Director: Roman Polanski
Cast: Mia Farrow, John Cassavetes, Ruth Gordon, Sidney Blackmer,
Have I Seen it Before: Yes? I really do want to say that I caught it on some TCM screening over the years, but everything about it aside from the haunting lullaby at the beginning and flashes of the ending had slipped from my memory. Is it possible I had only seen clips? I’d like to think not.
Did I Like It: Nothing like Mia Farrow showing up in a film to make one wonder if I shouldn’t be supporting this kind of thing. The soon-to-be-recorded episode of Beyond the Cabin in the Woods will likely focus at least some of its time on whether it is possible to enjoy art separated from the artist. It may be impossible to ethically completely divorce the art from the artist, but it might be possible to be fascinated by the art.
Honestly, I’m not detecting a lot of Polanski in the film itself. Hell (no pun intended), with William Castle producing, I’m surprised movie theaters in the 60s weren’t rigged to make you think you were having a liaison with the devil while the movie played. Having read Ira Levin’s novel before viewing the film as part of my podcast prep, this is more an act of transcription than adaptation. Aside from the protracted debate in the opening chapters about which apartment the Woodhouse’s would choose*, and just how many siblings Rosemary (Farrow) has and just how estranged she is from them, nearly every word of the original text is here.
Which is great, because when the film isn’t being genuinely terrifying during the final revelation and impregnation scene, it’s a deeply unsettling march through alternating paranoia and true sinister actions that should be detected, if we in fact were aware that we were in a horror story.
I might have a few quibbles with the casting.
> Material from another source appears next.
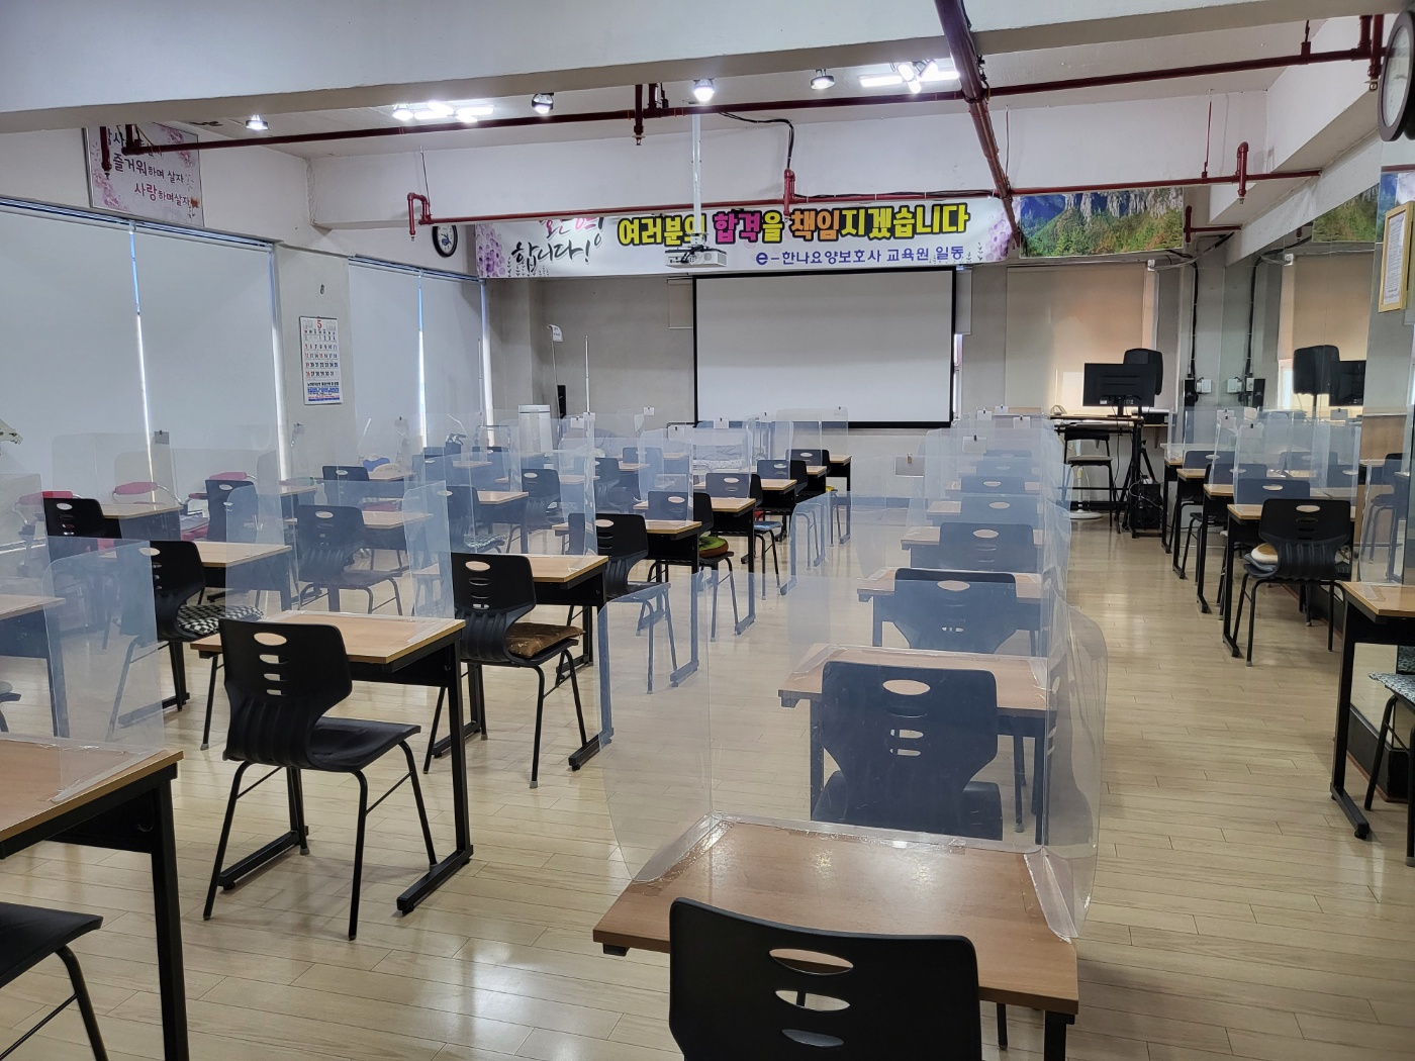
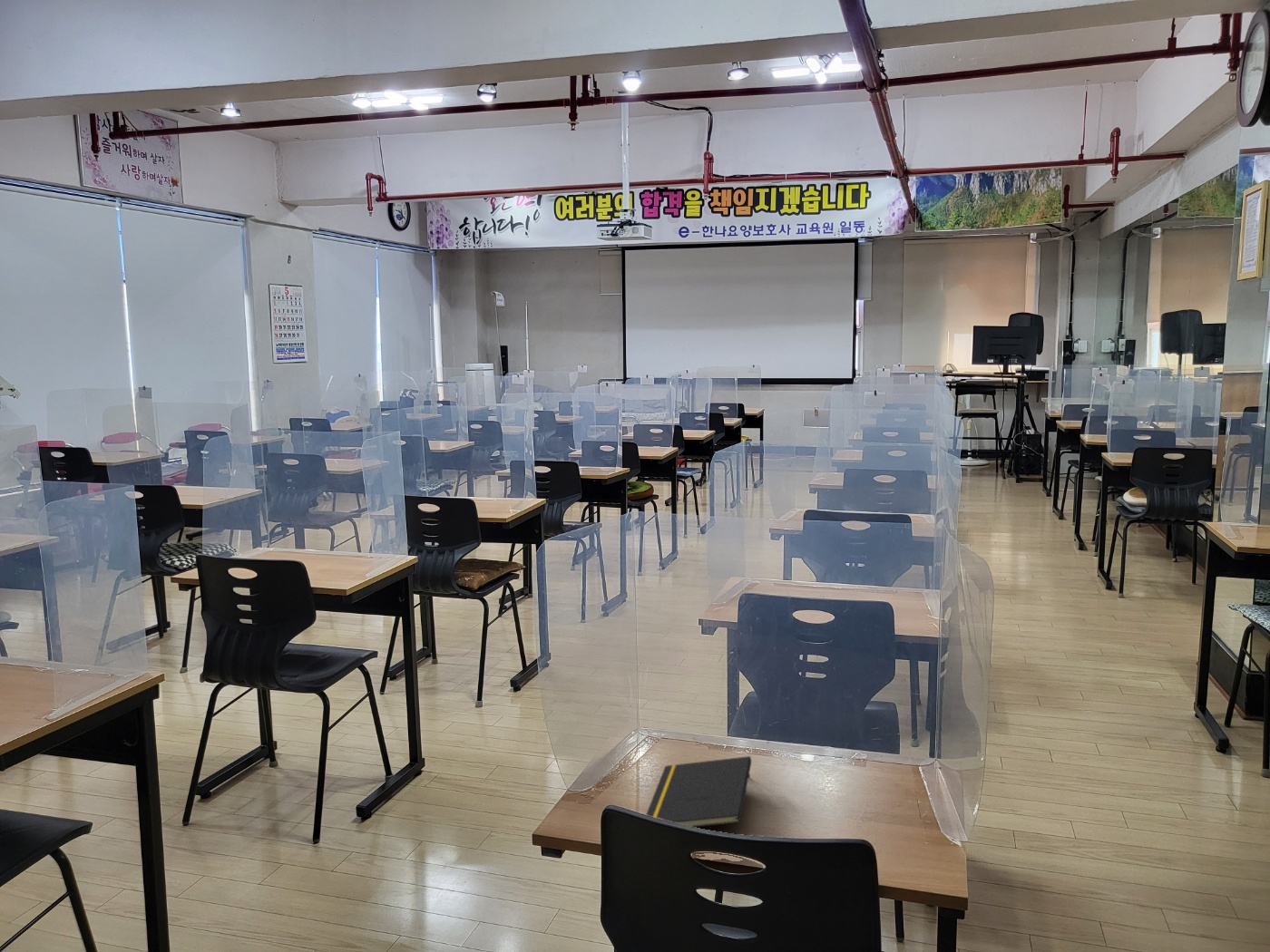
+ notepad [645,755,752,828]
Farrow is fine, if a little too restrained (it’s both a flaw of the novel and film that it doesn’t earn Rosemary’s acceptance of what has happened to her) for what is going on around her. I also didn’t see Cassavetes as Guy when I was reading. He seemed so restrained in the book, that I honestly started to imagine John Cazale as the character. Book Guy is so aloof, that the leading man quality of Cassavetes feels wrong. Although, to be fair, it’s hard to get any indication that he’s ever been honest with that kind of discordance going on.
*Real estate decisions are, in fact, the least interesting elements of any story. I will not be taking questions at this time.